- ABOUT THIS EXERCISE -
Copy every line of the data that includes the string "Lung".

Stored data
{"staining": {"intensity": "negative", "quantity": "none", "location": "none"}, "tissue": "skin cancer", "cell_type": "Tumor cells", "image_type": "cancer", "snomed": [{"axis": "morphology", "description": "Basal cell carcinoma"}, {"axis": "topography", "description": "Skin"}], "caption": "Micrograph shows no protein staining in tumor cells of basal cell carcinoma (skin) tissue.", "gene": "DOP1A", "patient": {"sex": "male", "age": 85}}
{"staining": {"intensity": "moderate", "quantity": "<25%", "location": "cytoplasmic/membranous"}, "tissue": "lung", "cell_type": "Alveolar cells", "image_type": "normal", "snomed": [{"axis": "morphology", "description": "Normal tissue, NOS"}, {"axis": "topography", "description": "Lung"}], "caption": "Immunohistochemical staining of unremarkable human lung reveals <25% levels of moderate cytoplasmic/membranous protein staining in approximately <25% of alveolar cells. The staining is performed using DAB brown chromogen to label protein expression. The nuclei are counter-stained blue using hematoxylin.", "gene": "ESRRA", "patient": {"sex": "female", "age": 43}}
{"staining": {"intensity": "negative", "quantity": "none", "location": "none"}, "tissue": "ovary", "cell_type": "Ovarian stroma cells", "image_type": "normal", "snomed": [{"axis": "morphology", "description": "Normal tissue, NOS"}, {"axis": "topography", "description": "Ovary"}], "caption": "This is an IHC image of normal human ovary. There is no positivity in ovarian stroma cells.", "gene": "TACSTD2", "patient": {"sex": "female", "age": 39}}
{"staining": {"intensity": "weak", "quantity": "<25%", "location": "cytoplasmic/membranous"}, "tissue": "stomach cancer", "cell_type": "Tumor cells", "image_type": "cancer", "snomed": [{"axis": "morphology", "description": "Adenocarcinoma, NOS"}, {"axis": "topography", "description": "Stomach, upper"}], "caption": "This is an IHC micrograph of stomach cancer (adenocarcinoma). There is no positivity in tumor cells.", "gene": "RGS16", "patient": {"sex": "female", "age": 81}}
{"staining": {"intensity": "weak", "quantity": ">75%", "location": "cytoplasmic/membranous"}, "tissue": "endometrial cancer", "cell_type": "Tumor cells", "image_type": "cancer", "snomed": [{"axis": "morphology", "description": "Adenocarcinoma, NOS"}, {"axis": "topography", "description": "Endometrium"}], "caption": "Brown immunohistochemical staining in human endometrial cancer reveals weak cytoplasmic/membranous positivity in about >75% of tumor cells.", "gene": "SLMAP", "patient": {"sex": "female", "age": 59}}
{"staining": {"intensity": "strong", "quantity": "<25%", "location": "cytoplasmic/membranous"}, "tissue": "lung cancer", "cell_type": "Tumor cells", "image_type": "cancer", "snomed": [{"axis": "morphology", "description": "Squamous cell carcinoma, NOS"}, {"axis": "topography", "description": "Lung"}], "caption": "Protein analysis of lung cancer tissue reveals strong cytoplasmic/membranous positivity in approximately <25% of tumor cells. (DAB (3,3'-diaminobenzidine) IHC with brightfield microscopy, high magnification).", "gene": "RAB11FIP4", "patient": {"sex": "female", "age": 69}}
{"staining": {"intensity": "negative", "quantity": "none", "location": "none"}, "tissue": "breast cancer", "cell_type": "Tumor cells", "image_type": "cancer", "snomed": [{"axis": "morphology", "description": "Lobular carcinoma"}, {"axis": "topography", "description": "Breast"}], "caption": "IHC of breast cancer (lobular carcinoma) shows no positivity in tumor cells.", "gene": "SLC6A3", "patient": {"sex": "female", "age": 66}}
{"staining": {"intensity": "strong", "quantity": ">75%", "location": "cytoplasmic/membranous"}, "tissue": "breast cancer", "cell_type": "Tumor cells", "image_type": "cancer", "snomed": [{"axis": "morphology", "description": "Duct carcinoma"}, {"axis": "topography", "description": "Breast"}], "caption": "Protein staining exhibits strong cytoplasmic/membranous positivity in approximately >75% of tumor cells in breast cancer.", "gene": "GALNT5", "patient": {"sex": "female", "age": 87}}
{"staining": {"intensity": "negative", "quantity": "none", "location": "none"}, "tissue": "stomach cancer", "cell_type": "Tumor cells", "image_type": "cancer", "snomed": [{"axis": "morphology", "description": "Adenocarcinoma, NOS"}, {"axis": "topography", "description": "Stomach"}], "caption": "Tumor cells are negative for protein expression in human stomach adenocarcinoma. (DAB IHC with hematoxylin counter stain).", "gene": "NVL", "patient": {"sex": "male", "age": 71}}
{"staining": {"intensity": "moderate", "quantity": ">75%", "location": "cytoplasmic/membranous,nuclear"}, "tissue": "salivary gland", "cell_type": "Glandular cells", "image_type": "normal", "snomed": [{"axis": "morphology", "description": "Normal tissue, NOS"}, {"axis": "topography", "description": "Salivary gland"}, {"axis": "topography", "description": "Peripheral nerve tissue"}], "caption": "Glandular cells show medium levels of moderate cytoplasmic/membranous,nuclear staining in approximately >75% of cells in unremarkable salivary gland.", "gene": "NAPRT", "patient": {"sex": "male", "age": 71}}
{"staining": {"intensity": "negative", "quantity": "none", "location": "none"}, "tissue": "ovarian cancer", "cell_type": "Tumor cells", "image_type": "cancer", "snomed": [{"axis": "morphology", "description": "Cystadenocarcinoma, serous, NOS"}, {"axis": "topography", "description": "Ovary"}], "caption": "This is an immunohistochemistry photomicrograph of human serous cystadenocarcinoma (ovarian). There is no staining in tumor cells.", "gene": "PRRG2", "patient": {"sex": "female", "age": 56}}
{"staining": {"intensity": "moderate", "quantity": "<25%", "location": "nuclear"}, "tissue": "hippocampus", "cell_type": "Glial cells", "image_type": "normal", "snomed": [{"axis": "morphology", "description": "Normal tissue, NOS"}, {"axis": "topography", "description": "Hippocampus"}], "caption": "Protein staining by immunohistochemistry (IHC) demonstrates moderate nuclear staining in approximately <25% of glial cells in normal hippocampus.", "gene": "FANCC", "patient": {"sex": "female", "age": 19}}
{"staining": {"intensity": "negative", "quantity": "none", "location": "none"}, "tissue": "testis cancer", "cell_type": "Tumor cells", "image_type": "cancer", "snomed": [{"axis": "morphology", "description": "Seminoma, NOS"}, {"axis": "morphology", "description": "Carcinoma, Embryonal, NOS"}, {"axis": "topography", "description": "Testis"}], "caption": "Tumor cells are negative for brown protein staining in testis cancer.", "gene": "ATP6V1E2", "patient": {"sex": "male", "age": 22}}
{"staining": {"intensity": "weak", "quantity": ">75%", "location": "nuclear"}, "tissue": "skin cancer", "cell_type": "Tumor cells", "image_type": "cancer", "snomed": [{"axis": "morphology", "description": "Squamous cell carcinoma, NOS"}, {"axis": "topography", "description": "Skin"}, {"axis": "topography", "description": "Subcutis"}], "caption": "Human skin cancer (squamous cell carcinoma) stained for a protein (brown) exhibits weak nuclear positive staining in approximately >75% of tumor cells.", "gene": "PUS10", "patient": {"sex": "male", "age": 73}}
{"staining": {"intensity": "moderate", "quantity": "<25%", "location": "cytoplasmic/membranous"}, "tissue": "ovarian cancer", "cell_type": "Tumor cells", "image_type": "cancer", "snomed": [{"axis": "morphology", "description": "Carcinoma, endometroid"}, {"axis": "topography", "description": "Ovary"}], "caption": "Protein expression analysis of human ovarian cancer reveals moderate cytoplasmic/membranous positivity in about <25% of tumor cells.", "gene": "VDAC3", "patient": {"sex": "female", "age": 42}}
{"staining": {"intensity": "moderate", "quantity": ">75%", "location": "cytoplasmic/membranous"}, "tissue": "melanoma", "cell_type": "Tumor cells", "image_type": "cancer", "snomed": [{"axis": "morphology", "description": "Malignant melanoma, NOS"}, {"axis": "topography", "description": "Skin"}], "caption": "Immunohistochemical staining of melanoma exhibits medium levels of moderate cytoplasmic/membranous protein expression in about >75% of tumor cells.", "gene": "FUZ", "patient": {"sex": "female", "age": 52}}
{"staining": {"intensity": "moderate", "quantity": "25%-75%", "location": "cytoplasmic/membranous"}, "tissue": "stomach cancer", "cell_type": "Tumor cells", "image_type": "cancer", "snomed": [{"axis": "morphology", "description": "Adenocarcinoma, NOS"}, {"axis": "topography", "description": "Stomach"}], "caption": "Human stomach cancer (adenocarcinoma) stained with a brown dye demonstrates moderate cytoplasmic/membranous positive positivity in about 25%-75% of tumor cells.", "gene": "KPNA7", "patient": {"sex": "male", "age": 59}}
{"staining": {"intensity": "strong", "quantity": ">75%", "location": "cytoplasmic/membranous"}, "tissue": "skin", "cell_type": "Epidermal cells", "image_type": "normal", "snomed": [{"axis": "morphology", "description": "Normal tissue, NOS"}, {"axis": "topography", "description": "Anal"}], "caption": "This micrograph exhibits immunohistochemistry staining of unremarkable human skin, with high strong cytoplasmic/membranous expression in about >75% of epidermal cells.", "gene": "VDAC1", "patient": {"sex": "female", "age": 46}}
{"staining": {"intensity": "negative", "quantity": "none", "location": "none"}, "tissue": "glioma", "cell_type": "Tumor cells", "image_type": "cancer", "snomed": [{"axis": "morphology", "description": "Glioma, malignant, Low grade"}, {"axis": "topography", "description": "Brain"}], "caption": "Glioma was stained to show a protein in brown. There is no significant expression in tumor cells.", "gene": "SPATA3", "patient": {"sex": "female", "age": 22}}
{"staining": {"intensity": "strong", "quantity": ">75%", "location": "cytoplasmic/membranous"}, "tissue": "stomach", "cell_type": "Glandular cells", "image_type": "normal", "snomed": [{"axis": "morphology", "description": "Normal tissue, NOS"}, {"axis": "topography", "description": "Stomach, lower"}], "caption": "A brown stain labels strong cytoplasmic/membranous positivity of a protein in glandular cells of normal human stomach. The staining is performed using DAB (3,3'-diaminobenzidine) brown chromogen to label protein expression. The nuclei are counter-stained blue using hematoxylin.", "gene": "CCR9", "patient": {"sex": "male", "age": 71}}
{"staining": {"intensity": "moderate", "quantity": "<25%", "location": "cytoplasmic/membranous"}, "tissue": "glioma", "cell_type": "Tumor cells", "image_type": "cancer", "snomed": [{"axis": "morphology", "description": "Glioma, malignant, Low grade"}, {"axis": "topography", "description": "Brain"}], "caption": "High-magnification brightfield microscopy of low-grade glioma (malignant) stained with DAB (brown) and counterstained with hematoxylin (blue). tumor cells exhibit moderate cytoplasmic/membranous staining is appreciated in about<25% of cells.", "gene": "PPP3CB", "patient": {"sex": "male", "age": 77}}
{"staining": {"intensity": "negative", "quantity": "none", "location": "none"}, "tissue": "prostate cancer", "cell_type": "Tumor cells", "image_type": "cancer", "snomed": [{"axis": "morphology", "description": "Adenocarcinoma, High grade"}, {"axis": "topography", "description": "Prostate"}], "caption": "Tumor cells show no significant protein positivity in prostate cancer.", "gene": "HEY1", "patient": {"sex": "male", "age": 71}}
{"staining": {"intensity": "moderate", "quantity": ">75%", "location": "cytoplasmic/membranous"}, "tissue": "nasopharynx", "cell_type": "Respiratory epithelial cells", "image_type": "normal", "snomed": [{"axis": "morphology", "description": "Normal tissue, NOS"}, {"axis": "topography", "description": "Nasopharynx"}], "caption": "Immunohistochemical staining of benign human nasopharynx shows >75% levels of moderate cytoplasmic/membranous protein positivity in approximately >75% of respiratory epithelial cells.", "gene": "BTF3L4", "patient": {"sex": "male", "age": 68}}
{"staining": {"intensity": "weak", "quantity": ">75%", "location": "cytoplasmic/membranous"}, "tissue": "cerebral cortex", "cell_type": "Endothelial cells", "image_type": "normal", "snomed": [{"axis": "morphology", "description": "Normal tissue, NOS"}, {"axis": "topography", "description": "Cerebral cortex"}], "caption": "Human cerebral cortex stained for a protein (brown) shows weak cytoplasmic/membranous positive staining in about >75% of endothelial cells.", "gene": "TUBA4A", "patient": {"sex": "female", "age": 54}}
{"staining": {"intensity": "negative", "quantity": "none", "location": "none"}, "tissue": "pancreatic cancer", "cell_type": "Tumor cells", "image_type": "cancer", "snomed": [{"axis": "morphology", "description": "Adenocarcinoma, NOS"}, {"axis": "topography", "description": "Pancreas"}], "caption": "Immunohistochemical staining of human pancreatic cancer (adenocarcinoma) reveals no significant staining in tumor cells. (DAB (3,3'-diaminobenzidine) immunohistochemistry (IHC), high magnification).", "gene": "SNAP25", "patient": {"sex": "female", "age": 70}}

- COMPLETED TASK -
{"staining": {"intensity": "moderate", "quantity": "<25%", "location": "cytoplasmic/membranous"}, "tissue": "lung", "cell_type": "Alveolar cells", "image_type": "normal", "snomed": [{"axis": "morphology", "description": "Normal tissue, NOS"}, {"axis": "topography", "description": "Lung"}], "caption": "Immunohistochemical staining of unremarkable human lung reveals <25% levels of moderate cytoplasmic/membranous protein staining in approximately <25% of alveolar cells. The staining is performed using DAB brown chromogen to label protein expression. The nuclei are counter-stained blue using hematoxylin.", "gene": "ESRRA", "patient": {"sex": "female", "age": 43}}
{"staining": {"intensity": "strong", "quantity": "<25%", "location": "cytoplasmic/membranous"}, "tissue": "lung cancer", "cell_type": "Tumor cells", "image_type": "cancer", "snomed": [{"axis": "morphology", "description": "Squamous cell carcinoma, NOS"}, {"axis": "topography", "description": "Lung"}], "caption": "Protein analysis of lung cancer tissue reveals strong cytoplasmic/membranous positivity in approximately <25% of tumor cells. (DAB (3,3'-diaminobenzidine) IHC with brightfield microscopy, high magnification).", "gene": "RAB11FIP4", "patient": {"sex": "female", "age": 69}}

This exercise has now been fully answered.